The purpose of the PCS is to monitor plant operation. It involves standard monitoring functions such as data acquisition, graphic display, on-line database modification, priority based alarm processing, reporting, logging, sequence of event (SOE) processing, historical data storage and retrieval and NSSS application processing.

All these standard monitoring functions are provided with advanced man-machine interface features including a multi-window environment.

The overall software architecture for a PCS is depicted in the diagram on the previous page. Each rectangular box represents its hardware platform. The computer servers, engineering workstation (EWS) and operator interface system (OIS) are based on HP workstations.

The graphical display was developed using X-designer and SL-GMS tools. The database was developed using the Real Time Application Platform (RTAP) tool.

SOE points are scanned every one milli-second, all digital points are scanned every ten milli-seconds, 200 critical analog points are scanned every two hundred milli-seconds, and general analog points are scanned every second.
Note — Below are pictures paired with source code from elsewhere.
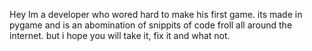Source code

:Hey Im a developer who wored hard to make his first game. its made in pygame and is an abomination of snippits of code froll all around the internet. but i hope you will take it, fix it and what not.
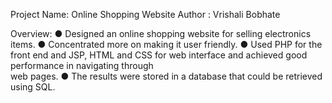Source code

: Project Name: Online Shopping Website
Author : Vrishali Bobhate
 
Overview:
● Designed an online shopping website for selling electronics items.
●	Concentrated more on making it user friendly. 
●	Used PHP for the front end and JSP, HTML and CSS for web interface and achieved good performance in navigating through  
  web pages.
●	The results were stored in a database that could be retrieved using SQL.

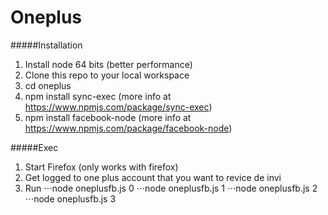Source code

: # Oneplus

#####Installation
1. Install node 64 bits (better performance)
2. Clone this repo to your local workspace
3. cd oneplus
4. npm install sync-exec (more info at https://www.npmjs.com/package/sync-exec)
5. npm install facebook-node (more info at https://www.npmjs.com/package/facebook-node)


#####Exec
1. Start Firefox (only works with firefox)
2. Get logged to one plus account that you want to revice de invi
3. Run
⋅⋅⋅node oneplusfb.js 0
⋅⋅⋅node oneplusfb.js 1
⋅⋅⋅node oneplusfb.js 2
⋅⋅⋅node oneplusfb.js 3
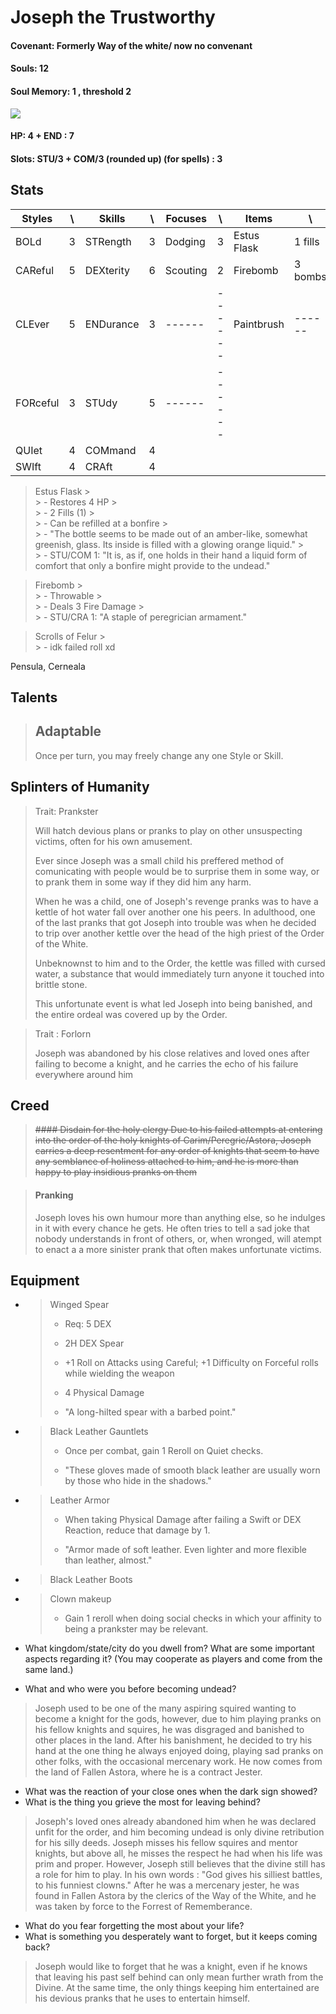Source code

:  
# Joseph the Trustworthy

#### Covenant: Formerly Way of the white/ now no convenant

#### Souls: 12

#### Soul Memory: 1 , threshold 2

![](https://static.zerochan.net/Patches.%28Dark.Souls%29.full.2137241.jpg)


#### HP: 4 + END : 7

#### Slots: STU/3 + COM/3 (rounded up) (for spells) : 3


## Stats

| Styles |  \ | Skills | \ | Focuses | \ | Items | \
| ------ | ------ | ------ | ------ | ------ | ------ | ------ | ------ |
| BOLd | 3 | STRength | 3 | Dodging | 3 | Estus Flask | 1 fills | 
| CAReful | 5 | DEXterity | 6 | Scouting | 2 | Firebomb | 3 bombs |
| CLEver | 5 | ENDurance | 3 |  ------ | ------ | Paintbrush | ------ |
| FORceful | 3 | STUdy | 5 |  ------ | ------ | 
| QUIet | 4 | COMmand | 4 |
| SWIft | 4 | CRAft | 4 |

> Estus Flask
	 >   
	 > - Restores 4 HP
	 >   
	 > - 2 Fills (1)
	 >   
	 > - Can be refilled at a bonfire
	 >   
	 > - "The bottle seems to be made out of an amber-like, somewhat greenish, glass. Its inside is filled with a glowing orange liquid."
	 >   
	 > - STU/COM 1: "It is, as if, one holds in their hand a liquid form of comfort that only a bonfire might provide to the undead."

> Firebomb
	 >   
	 > - Throwable
	 >   
	 > - Deals 3 Fire Damage
	 >   
	 > - STU/CRA 1: "A staple of peregrician armament."

> Scrolls of Felur
	 >   
         > - idk failed roll xd

 Pensula, Cerneala

## Talents

> ## Adaptable
> Once per turn, you may freely change any one Style or Skill.

## Splinters of Humanity

> Trait: Prankster
>
> Will hatch devious plans or pranks to play on other unsuspecting victims, often for his own amusement.
> 
> Ever since Joseph was a small child his preffered method of comunicating with people would be to surprise them in some way, or to prank them in some way if they did him any harm. 
> 
> When he was a child, one of Joseph's revenge pranks was to have a kettle of hot water fall over another one his peers. In adulthood, one of the last pranks that got Joseph into trouble was when he decided to trip over another kettle over the head of the high priest of the Order of the White. 
> 
> Unbeknownst to him and to the Order, the kettle was filled with cursed water, a substance that would immediately turn anyone it touched into brittle stone.
>
> This unfortunate event is what led Joseph into being banished, and the entire ordeal was covered up by the Order.

> Trait : Forlorn
>
> Joseph was abandoned by his close relatives and loved ones after failing to become a knight, and he carries the echo of his failure everywhere around him

## Creed

> ~~#### Disdain for the holy clergy
> Due to his failed attempts at entering into the order of the holy knights of Carim/Peregric/Astora, Joseph carries a deep resentment for any order of knights that seem to have any semblance of holiness attached to him, and he is more than happy to play insidious pranks on them~~

> #### Pranking
> Joseph loves his own humour more than anything else, so he indulges in it with every chance he gets. He often tries to tell a sad joke that nobody understands in front of others, or, when wronged, will atempt to enact a a more sinister prank that often makes unfortunate victims.


## Equipment

- > Winged Spear
  >   
  >   - Req: 5 DEX
  >   
  >   - 2H DEX Spear
  >   
  >   - +1 Roll on Attacks using Careful; +1 Difficulty on Forceful rolls while wielding the weapon
  >   
  >   - 4 Physical Damage
  >   
  >   - "A long-hilted spear with a barbed point."

- > Black Leather Gauntlets
  >   
  >   - Once per combat, gain 1 Reroll on Quiet checks.
  >   
  >   - "These gloves made of smooth black leather are usually worn by those who hide in the shadows."

- > Leather Armor
  >   
  >   - When taking Physical Damage after failing a Swift or DEX Reaction, reduce that damage by 1.
  >   
  >   - "Armor made of soft leather. Even lighter and more flexible than leather, almost."

- > Black Leather Boots

- > Clown makeup
  >   
  >   - Gain 1 reroll when doing social checks in which your affinity to being a prankster may be relevant.


- What kingdom/state/city do you dwell from? What are some important aspects
regarding it? (You may cooperate as players and come from the same land.) 
- What and who were you before becoming undead?

> Joseph used to be one of the many aspiring squired wanting to become a knight for the gods, however, due to him playing pranks on his fellow knights and squires, he was disgraged and banished to other places in the land. After his banishment, he decided to try his hand at the one thing he always enjoyed doing, playing sad pranks on other folks, with the occasional mercenary work. He now comes from the land of Fallen Astora, where he is a contract Jester.

- What was the reaction of your close ones when the dark sign showed?
- What is the thing you grieve the most for leaving behind?

> Joseph's loved ones already abandoned him when he was declared unfit for the order, and him becoming undead is only divine retribution for his silly deeds. Joseph misses his fellow squires and mentor knights, but above all, he misses the respect he had when his life was prim and proper. However, Joseph still believes that the divine still has a role for him to play. In his own words : "God gives his silliest battles, to his funniest clowns."
> After he was a mercenary jester, he was found in Fallen Astora by the clerics of the Way of the White, and he was taken by force to the Forrest of Rememberance.

- What do you fear forgetting the most about your life?
- What is something you desperately want to forget, but it keeps coming back?

> Joseph would like to forget that he was a knight, even if he knows that leaving his past self behind can only mean further wrath from the Divine. At the same time, the only things keeping him entertained are his devious pranks that he uses to entertain himself.
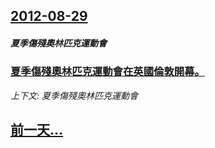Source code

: ## [2012-08-29](/news/2012/08/29/index.md)

##### 夏季傷殘奧林匹克運動會
### [ 夏季傷殘奧林匹克運動會在英國倫敦開幕。](/news/2012/08/29/夏季傷殘奧林匹克運動會在英國倫敦開幕.md)
_上下文: 夏季傷殘奧林匹克運動會_

## [前一天...](/news/2012/08/27/index.md)

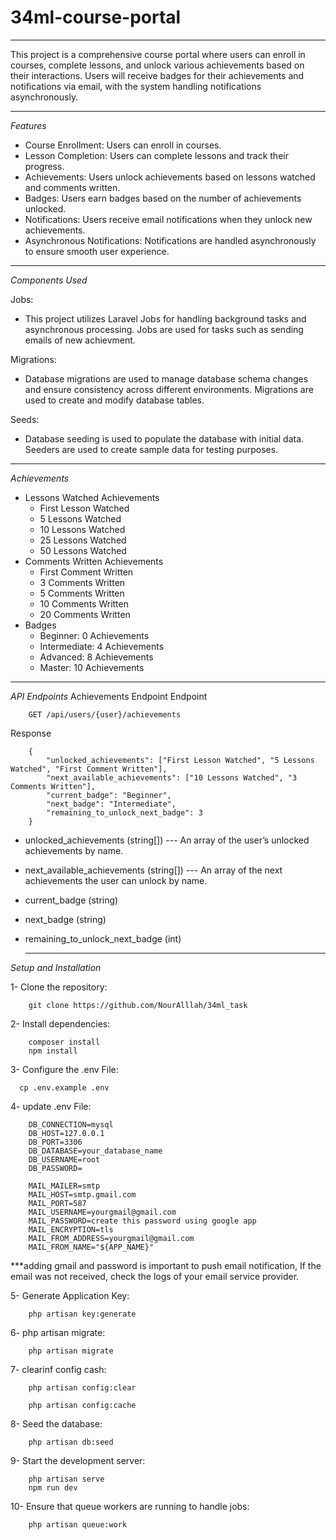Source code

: # 34ml-course-portal
---------------------
This project is a comprehensive course portal where users can enroll in courses, complete lessons, and unlock various achievements based on their interactions. Users will receive badges for their achievements and notifications via email, with the system handling notifications asynchronously.
  
---------------------

*Features*
 - Course Enrollment: Users can enroll in courses.
 - Lesson Completion: Users can complete lessons and track their progress.
 - Achievements: Users unlock achievements based on lessons watched and comments written.
 - Badges: Users earn badges based on the number of achievements unlocked.
 - Notifications: Users receive email notifications when they unlock new achievements.
 - Asynchronous Notifications: Notifications are handled asynchronously to ensure smooth user experience.
   
---------------------
*Components Used*

Jobs:
- This project utilizes Laravel Jobs for handling background tasks and asynchronous processing. Jobs are used for tasks such as sending emails of new achievment.

Migrations:
- Database migrations are used to manage database schema changes and ensure consistency across different environments. Migrations are used to create and modify database tables.

Seeds:
- Database seeding is used to populate the database with initial data. Seeders are used to create sample data for testing purposes.

---------------------
 *Achievements*
 
 - Lessons Watched Achievements
    - First Lesson Watched
    - 5 Lessons Watched
    - 10 Lessons Watched
    - 25 Lessons Watched
    - 50 Lessons Watched
 - Comments Written Achievements
    - First Comment Written
    - 3 Comments Written
    - 5 Comments Written
    - 10 Comments Written
    - 20 Comments Written
  - Badges
    - Beginner: 0 Achievements
    - Intermediate: 4 Achievements
    - Advanced: 8 Achievements
    - Master: 10 Achievements

      
---------------------


*API Endpoints*
Achievements Endpoint
Endpoint

        GET /api/users/{user}/achievements

Response

        {
            "unlocked_achievements": ["First Lesson Watched", "5 Lessons Watched", "First Comment Written"],
            "next_available_achievements": ["10 Lessons Watched", "3 Comments Written"],
            "current_badge": "Beginner",
            "next_badge": "Intermediate",
            "remaining_to_unlock_next_badge": 3
        }
        
  - unlocked_achievements (string[]) --- An array of the user’s unlocked achievements by name.
  - next_available_achievements (string[]) --- An array of the next achievements the user can unlock by name.
  - current_badge (string)
  - next_badge (string)
  - remaining_to_unlock_next_badge (int)

     --------------------- 

*Setup and Installation*

1- Clone the repository:

        git clone https://github.com/NourAlllah/34ml_task

2- Install dependencies:

        composer install
        npm install

3- Configure the .env File:
  
      cp .env.example .env

4- update .env File:

        DB_CONNECTION=mysql
        DB_HOST=127.0.0.1
        DB_PORT=3306
        DB_DATABASE=your_database_name
        DB_USERNAME=root
        DB_PASSWORD=

        MAIL_MAILER=smtp
        MAIL_HOST=smtp.gmail.com
        MAIL_PORT=587
        MAIL_USERNAME=yourgmail@gmail.com
        MAIL_PASSWORD=create this password using google app
        MAIL_ENCRYPTION=tls
        MAIL_FROM_ADDRESS=yourgmail@gmail.com
        MAIL_FROM_NAME="${APP_NAME}"

 ***adding gmail and password is important to push email notification, If the email was not received, check the logs of your email service provider.

5- Generate Application Key:

        php artisan key:generate
        
6- php artisan migrate:

        php artisan migrate

7- clearinf config cash:

        php artisan config:clear

        php artisan config:cache 


8- Seed the database:

        php artisan db:seed


9- Start the development server:

        php artisan serve
        npm run dev 

10- Ensure that queue workers are running to handle jobs:

        php artisan queue:work

      

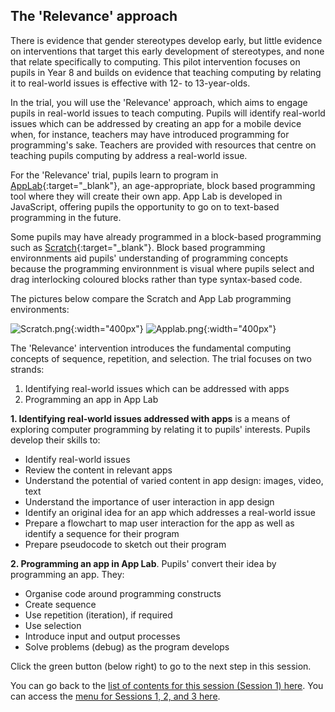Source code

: ##  The 'Relevance' approach
There is evidence that gender stereotypes develop early, but little evidence on interventions that target this early development of stereotypes, and none that relate specifically to computing. This pilot intervention focuses on pupils in Year 8 and builds on evidence that teaching computing by relating it to real-world issues is effective with 12- to 13-year-olds.

In the trial, you will use the 'Relevance' approach, which aims to engage pupils in real-world issues to teach computing. Pupils will identify real-world issues which can be addressed by creating an app for a mobile device when, for instance, teachers may have introduced programming for programming's sake. Teachers are provided with resources that centre on teaching pupils computing by address a real-world issue.

For the 'Relevance' trial, pupils learn to program in [AppLab](https://code.org/educate/applab){:target="_blank"}, an age-appropriate, block based programming tool where they will create their own app. App Lab is developed in JavaScript, offering pupils the opportunity to go on to text-based programming in the future.

Some pupils may have already programmed in a block-based programming such as [Scratch](https://scratch.mit.edu){:target="_blank"}. Block based programming environnments aid pupils' understanding of programming concepts because the programming environnment is visual where pupils select and drag interlocking coloured blocks rather than type syntax-based code.

The pictures below compare the Scratch and App Lab programming environments:

![Scratch.png](images/Year8-Relevance-Scratch.png){:width="400px"}
![Applab.png](images/Year8-Relevance-AppLab.png){:width="400px"}

The 'Relevance' intervention introduces the fundamental computing concepts of sequence, repetition, and selection. The trial focuses on two strands:
1. Identifying real-world issues which can be addressed with apps 
2. Programming an app in App Lab

**1. Identifying real-world issues addressed with apps** is a means of exploring computer programming by relating it to pupils' interests. Pupils develop their skills to:
+ Identify real-world issues
+ Review the content in relevant apps
+ Understand the potential of varied content in app design: images, video, text
+ Understand the importance of user interaction in app design
+ Identify an original idea for an app which addresses a real-world issue
+ Prepare a flowchart to map user interaction for the app as well as identify a sequence for their program
+ Prepare pseudocode to sketch out their program

**2. Programming an app in App Lab**. Pupils' convert their idea by programming an app. They:
+ Organise code around programming constructs
+ Create sequence
+ Use repetition (iteration), if required
+ Use selection
+ Introduce input and output processes
+ Solve problems (debug) as the program develops

Click the green button (below right) to go to the next step in this session.

You can go back to the [list of contents for this session (Session 1) here](https://projects.raspberrypi.org/en/projects/Year8-RelevanceTraining-Session1-GBICi4).
You can access the [menu for Sessions 1, 2, and 3 here](https://projects.raspberrypi.org/en/pathways/Year8-RelevanceTraining-GBICi4).
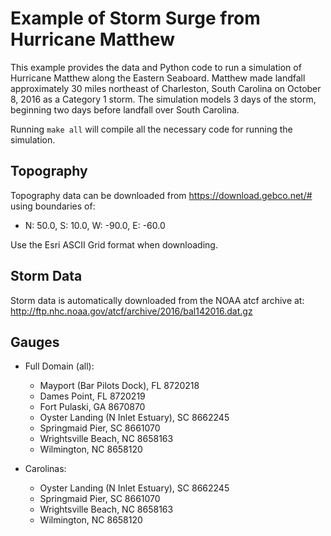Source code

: 
# Example of Storm Surge from Hurricane Matthew

This example provides the data and Python code to run a simulation of Hurricane Matthew along the Eastern Seaboard. Matthew made landfall approximately 30 miles northeast of Charleston, South Carolina on October 8, 2016 as a Category 1 storm. The simulation models 3 days of the storm, beginning two days before landfall over South Carolina.

Running `make all` will compile all the necessary code for running the simulation.

## Topography

Topography data can be downloaded from https://download.gebco.net/# using boundaries of: 
 - N: 50.0, S: 10.0, W: -90.0, E: -60.0

Use the Esri ASCII Grid format when downloading.

## Storm Data

Storm data is automatically downloaded from the NOAA atcf archive at: 
http://ftp.nhc.noaa.gov/atcf/archive/2016/bal142016.dat.gz

## Gauges

 - Full Domain (all):
    - Mayport (Bar Pilots Dock), FL 		       8720218
    - Dames Point, FL				                    8720219
    - Fort Pulaski, GA				                   8670870
    - Oyster Landing (N Inlet Estuary), SC		 8662245
    - Springmaid Pier, SC				                8661070
    - Wrightsville Beach, NC			              8658163
    - Wilmington, NC				                     8658120


 - Carolinas:
    - Oyster Landing (N Inlet Estuary), SC		 8662245
    - Springmaid Pier, SC				                8661070
    - Wrightsville Beach, NC			              8658163
    - Wilmington, NC				                     8658120
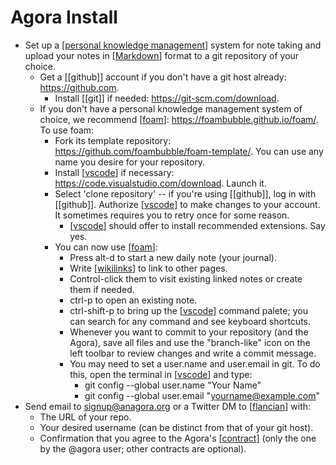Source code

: # Agora Install

- Set up a [[personal knowledge management]] system for note taking and upload your notes in [[Markdown]] format to a git repository of your choice.
  - Get a [[github]] account if you don't have a git host already: <https://github.com>.
    - Install [[git]] if needed: <https://git-scm.com/download>.
  - If you don't have a personal knowledge management system of choice, we recommend [[foam]]: <https://foambubble.github.io/foam/>. To use foam: 
    - Fork its template repository: <https://github.com/foambubble/foam-template/>. You can use any name you desire for your repository.
    - Install [[vscode]] if necessary: <https://code.visualstudio.com/download>. Launch it.
    - Select 'clone repository' -- if you're using [[github]], log in with [[github]]. Authorize [[vscode]] to make changes to your account. It sometimes requires you to retry once for some reason.
      - [[vscode]] should offer to install recommended extensions. Say yes.
    - You can now use [[foam]]:
      - Press alt-d to start a new daily note (your journal). 
      - Write [[wikilinks]] to link to other pages. 
      - Control-click them to visit existing linked notes or create them if needed.
      - ctrl-p to open an existing note.
      - ctrl-shift-p to bring up the [[vscode]] command palete; you can search for any command and see keyboard shortcuts.
      - Whenever you want to commit to your repository (and the Agora), save all files and use the "branch-like" icon on the left toolbar to review changes and write a commit message.
      - You may need to set a user.name and user.email in git. To do this, open the terminal in [[vscode]] and type:
        - git config --global user.name "Your Name"
        - git config --global user.email "yourname@example.com"
- Send email to signup@anagora.org or a Twitter DM to [[flancian]] with:
  - The URL of your repo.
  - Your desired username (can be distinct from that of your git host).
  - Confirmation that you agree to the Agora's [[contract]] (only the one by the @agora user; other contracts are optional).


[//begin]: # "Autogenerated link references for markdown compatibility"
[personal knowledge management]: personal-knowledge-management "Personal Knowledge Management"
[Markdown]: markdown "Markdown"
[foam]: foam "Foam"
[vscode]: vscode "Vscode"
[wikilinks]: wikilinks "Wikilinks"
[flancian]: flancian "Flancian"
[contract]: contract "CONTRACT"
[//end]: # "Autogenerated link references"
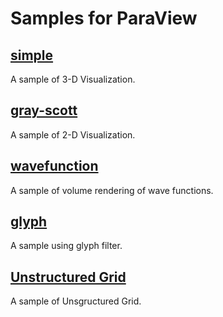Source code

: # Samples for ParaView

## [simple](simple)

A sample of 3-D Visualization.

## [gray-scott](gray-scott)

A sample of 2-D Visualization.

## [wavefunction](wavefunction)

A sample of volume rendering of wave functions.

## [glyph](glyph)

A sample using glyph filter.

## [Unstructured Grid](unstructured)

A sample of Unsgructured Grid.
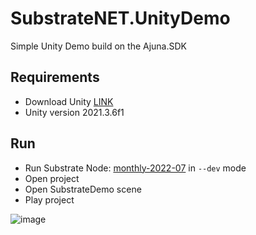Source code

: # SubstrateNET.UnityDemo
Simple Unity Demo build on the Ajuna.SDK

## Requirements
- Download Unity [LINK](https://unity.com/download)
- Unity version 2021.3.6f1 

## Run
- Run Substrate Node: [monthly-2022-07](https://github.com/paritytech/substrate/releases/tag/monthly-2022-07) in `--dev` mode
- Open project
- Open SubstrateDemo scene
- Play project

![image](https://user-images.githubusercontent.com/17710198/179059678-e8578c14-50bf-4ad7-95c1-252f7ac2503d.png)

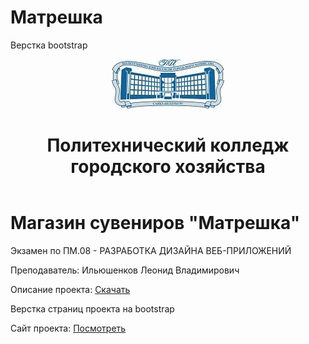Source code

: # Матрешка
Верстка bootstrap

<header >
<img src="pkgh.jpeg" alt="PKGH">
<h1>
Политехнический колледж городского хозяйства</h1>
</header>

<main>
<h1>Магазин сувениров "Матрешка"</h1>
<p>Экзамен по ПМ.08 - РАЗРАБОТКА ДИЗАЙНА ВЕБ-ПРИЛОЖЕНИЙ</p>
<p>Преподаватель: Ильюшенков Леонид Владимирович</p>
<p>Описание проекта: 
<a href="https://github.com/Ilyushenkov/pm08/blob/master/%D1%8D%D0%BA%D0%B7_%D0%9F%D0%9C_08_2024_%D0%BF%D0%BE%D0%B4%D0%B3.pdf">Скачать</a>
</p>
  <p>Верстка страниц проекта на bootstrap</p>
  <p>Сайт проекта: 
<a href="https://ilyushenkov.github.io/pm08/">Посмотреть</a>
</p>
</main>
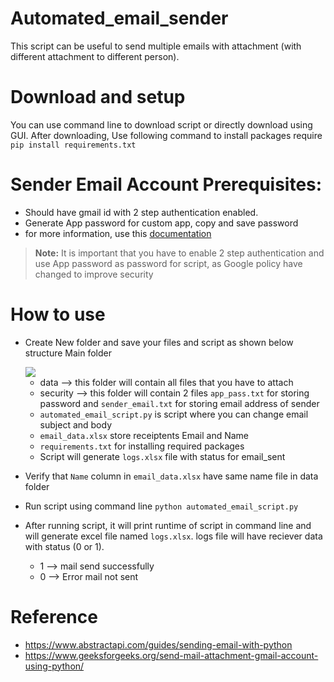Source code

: # Automated_email_sender
This script can be useful to send multiple emails with attachment (with different attachment to different person).

# Download and setup
You can use command line to download script or directly download using GUI.
After downloading, Use following command to install packages require <br>
`pip install requirements.txt`

# Sender Email Account Prerequisites:
* Should have gmail id with 2 step authentication enabled.
* Generate App password for custom app, copy and save password
* for more information, use this [documentation](https://support.google.com/accounts/answer/185833?hl=en)
> __Note:__ It is important that you have to enable 2 step authentication and use App password as password for script, as Google policy have changed to improve security


 # How to use
 * Create New folder and save your files and script as shown below structure
   Main folder

    <img src='https://user-images.githubusercontent.com/89059809/189473069-bfa562d9-a10b-477c-9a69-80cc56a1024e.png'>    

	  *  data --> this folder will contain all files that you have to attach
	  *  security --> this folder will contain 2 files `app_pass.txt` for storing password and `sender_email.txt` for storing email address of sender 
	  *  `automated_email_script.py` is script where you can change email subject and body
	  *  `email_data.xlsx` store receiptents Email and Name
	  *  `requirements.txt` for installing required packages
	  *  Script will generate `logs.xlsx` file with status for email_sent


  * Verify that `Name` column in `email_data.xlsx` have same name file in data folder
  * Run script using command line
	  `python automated_email_script.py`
* After running script, it will print runtime of script in command line and will generate excel file named `logs.xlsx`. logs file will have reciever data with status (0 or 1). 
	* 1 --> mail send successfully
	*  0 --> Error mail not sent

   

# Reference
* https://www.abstractapi.com/guides/sending-email-with-python
* https://www.geeksforgeeks.org/send-mail-attachment-gmail-account-using-python/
Diversity and Defence-in-Depth Analysis

The purpose of the analysis is to determine if sufficient diversity exists within the NPS to prohibit accidents and to mitigate them assuming a postulated common mode failure (CMF) in the software. It was investigated in the analysis whether a diverse protective scheme was provided for each credible event described in the FSAR using the methodology described in NUREG/CR-6303, Method for Performing Diversity and Defence-in-Depth Analyses of Reactor Protection Systems. The analysis showed that six vulnerabilities exist for CMF of redundant channels and five vulnerabilities for total CMF of the protection system out of 25 events.

The plant parameters (protective functions) considered vulnerable were: Pressuriser Pressure (High/Low Pressure Reactor Trip, Low Pressure Safety Injection Actuation), Steam Generator Level (Low-Low Level Reactor Trip and Auxilary Feedwater Pump Start, High-High Level Turbine Trip and Feedwater Isolation) and Containment Pressure (Containment Spray Initiation Actuation, Main Steam Isolation). The vulnerabilities in diversity were eliminated by using analog modules for vulnerable parameters to exclude software common mode failure. As a result, the NPS consists of three analog and four digital channels which perform 14 reactor protective and/or ESF functions. A unique feature of KORI Plant is its hybrid protection system.

The plant successfully reached full power operation on 12 September 1998, 360 days after the award of the main contract.